According to operators and industry analysts, Germany’s goal to boost power generation from hard coal-fired power stations to make up for decreased gas supplies is being hampered by high coal costs, supply constraints, and old plants.
As it prepares for declining Russian gas supplies, Germany decided earlier this month to permit the resurrection of coal-fired power facilities or an extension of existing lifespans. About 6% of the nation’s electricity is produced from gas.
Rough calculations show that the change may offset 1% to 2% of Germany’s gas usage, but energy providers have either refused to restart units or are having trouble finding the requisite coal. According to Germany’s energy authority, only one of 16 coal-fired facilities that Berlin wants to see revived has received notification about reconnecting from operators thus far. According to the economy ministry, discussions with operators and associations were ongoing, and the situation with coal power was being continuously monitored.
Utility EnBW in southern Germany runs half of the 16 coal-fired facilities on the government’s list for reactivation or extension, but the operator claimed the units could not be rejoined to the grid due to their age. However, EnBW announced that it would postpone the closure of one facility that was scheduled for October.
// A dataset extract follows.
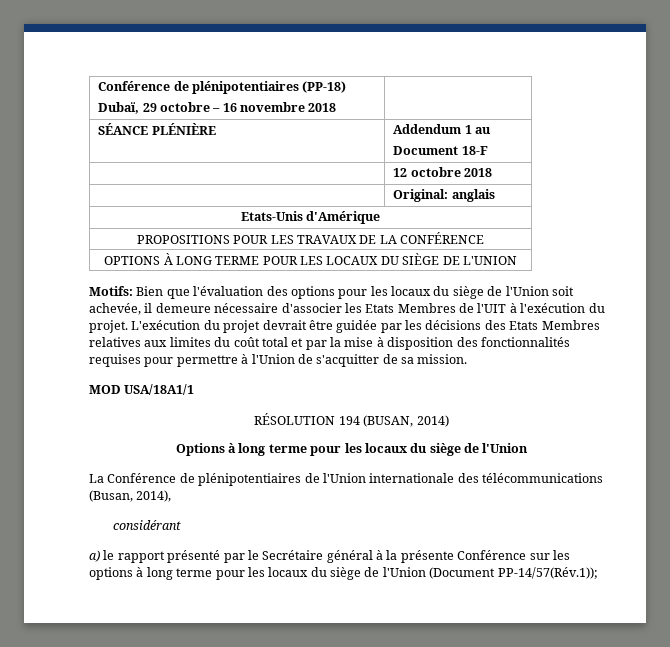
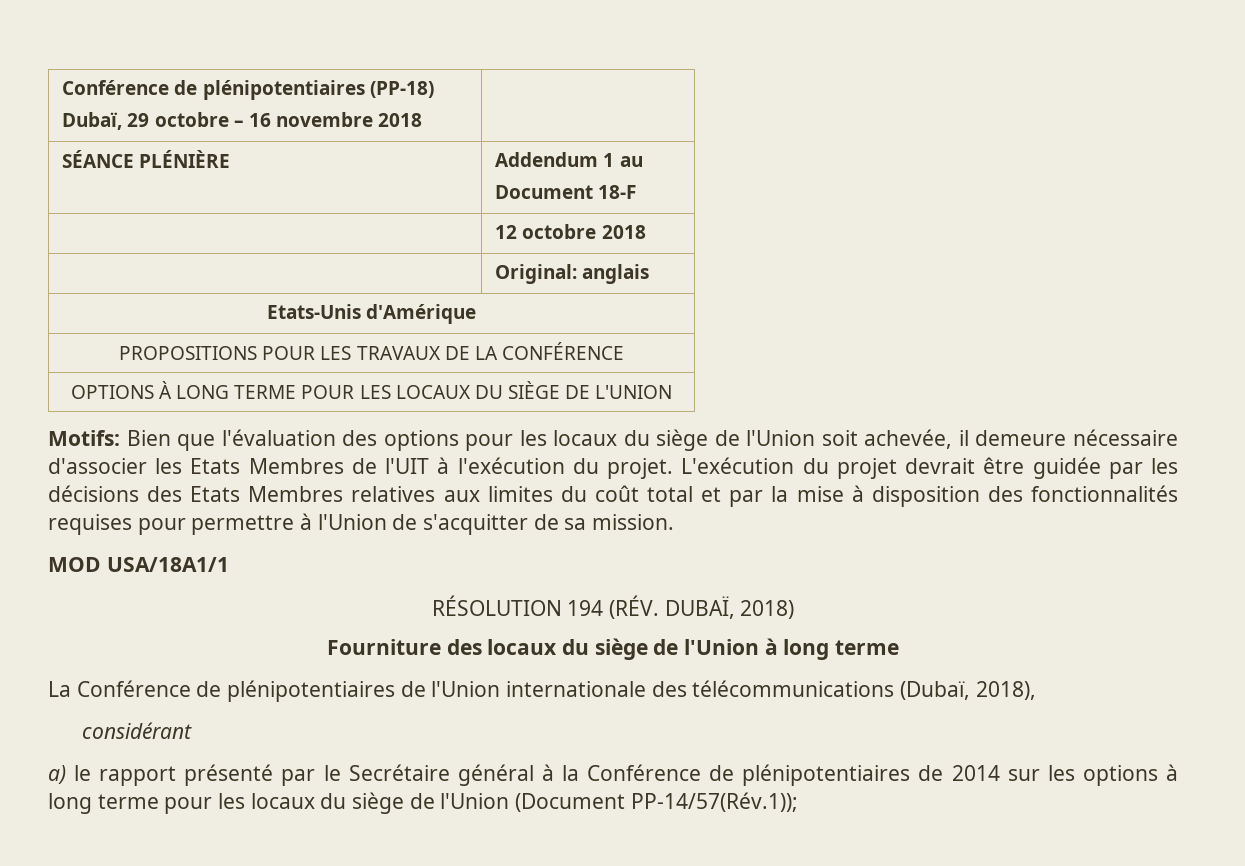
[363,415,449,427] [175,443,529,456] (BUSAN, 2014) // Options à long terme pour les locaux du siège de l'Union -> [608,595,795,619] [326,638,900,660] (RÉV. DUBAÏ, 2018) // Fourniture des locaux du siège de l'Union à long terme
[89,490,172,502] (Busan, 2014), -> [900,681,1036,700] (Dubaï, 2018),
[400,550,527,563] présente Conférence -> [587,764,1000,786] Conférence de plénipotentiaires de 2014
In contrast, chemical company Evonik said it will restart a facility in the western town of Marl, but only in the fall. Both Uniper, which has operations on the government’s list, and Evonik indicated they had not yet made decisions regarding future reactivations.
A representative for Evonik stated that they hired people, purchased coal on the international market, and took care of the technical upkeep. Hard coal power plant Steag wants to restart its operations, but there are supply issues because doing so would have a not insignificant impact on the company’s cash flow and cost somewhere in the mid three-digit million euros. Steag wants to restart its operations, but there are supply issues because doing so would have a significant impact on the company’s cash flow and cost somewhere in the mid-three-digit million euros.
Energy operators are considering switching back to coal as a result of higher electricity rates, but the cost of coal has dramatically increased and enterprises must pay upfront for supplies. Low water levels have made it difficult for ships to transport their full cargo capacity across rivers, while grain imports from Ukraine are taxing the rail system, according to Germany’s coal importers group, which was quoted by Reuters.
According to the group, congestion in the coal transport system will worsen, especially after September, when import volumes are predicted to climb dramatically on a monthly basis.